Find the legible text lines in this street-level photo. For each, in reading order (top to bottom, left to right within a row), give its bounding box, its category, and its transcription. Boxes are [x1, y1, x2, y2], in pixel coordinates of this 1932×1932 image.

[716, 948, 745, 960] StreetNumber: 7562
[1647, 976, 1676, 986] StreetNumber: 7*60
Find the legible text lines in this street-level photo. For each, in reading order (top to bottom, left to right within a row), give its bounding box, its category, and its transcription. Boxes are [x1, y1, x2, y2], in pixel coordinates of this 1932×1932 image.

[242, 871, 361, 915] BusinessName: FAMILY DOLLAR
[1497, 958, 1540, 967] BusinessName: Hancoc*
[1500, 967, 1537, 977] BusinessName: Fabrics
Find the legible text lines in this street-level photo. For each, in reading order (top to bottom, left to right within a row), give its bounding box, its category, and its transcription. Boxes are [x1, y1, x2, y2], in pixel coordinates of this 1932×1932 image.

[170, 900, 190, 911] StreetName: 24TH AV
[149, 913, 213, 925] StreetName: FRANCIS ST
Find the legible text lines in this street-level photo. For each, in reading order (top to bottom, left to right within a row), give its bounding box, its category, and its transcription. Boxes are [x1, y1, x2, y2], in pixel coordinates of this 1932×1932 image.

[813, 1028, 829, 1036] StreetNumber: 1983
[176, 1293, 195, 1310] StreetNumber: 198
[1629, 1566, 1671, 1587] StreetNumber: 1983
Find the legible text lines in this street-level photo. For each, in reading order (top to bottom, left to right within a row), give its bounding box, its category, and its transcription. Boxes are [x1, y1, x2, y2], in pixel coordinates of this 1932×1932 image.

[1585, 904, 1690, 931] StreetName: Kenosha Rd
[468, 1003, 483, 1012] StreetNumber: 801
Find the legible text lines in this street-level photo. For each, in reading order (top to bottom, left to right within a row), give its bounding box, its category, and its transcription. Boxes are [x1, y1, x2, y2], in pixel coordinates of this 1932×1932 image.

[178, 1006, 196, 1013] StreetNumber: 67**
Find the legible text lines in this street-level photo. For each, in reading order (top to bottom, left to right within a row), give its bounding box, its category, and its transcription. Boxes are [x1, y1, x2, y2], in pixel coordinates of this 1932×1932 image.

═══

## Given exercise
Can you give the lines from the start through the one containing "[1647, 976, 1676, 986] StreetNumber: 7*60" again, swapping "street-level" for "roadside" and leaving everything else unchanged?

## The completed task
Find the legible text lines in this roadside photo. For each, in reading order (top to bottom, left to right within a row), give its bounding box, its category, and its transcription. Boxes are [x1, y1, x2, y2], in pixel coordinates of this 1932×1932 image.

[716, 948, 745, 960] StreetNumber: 7562
[1647, 976, 1676, 986] StreetNumber: 7*60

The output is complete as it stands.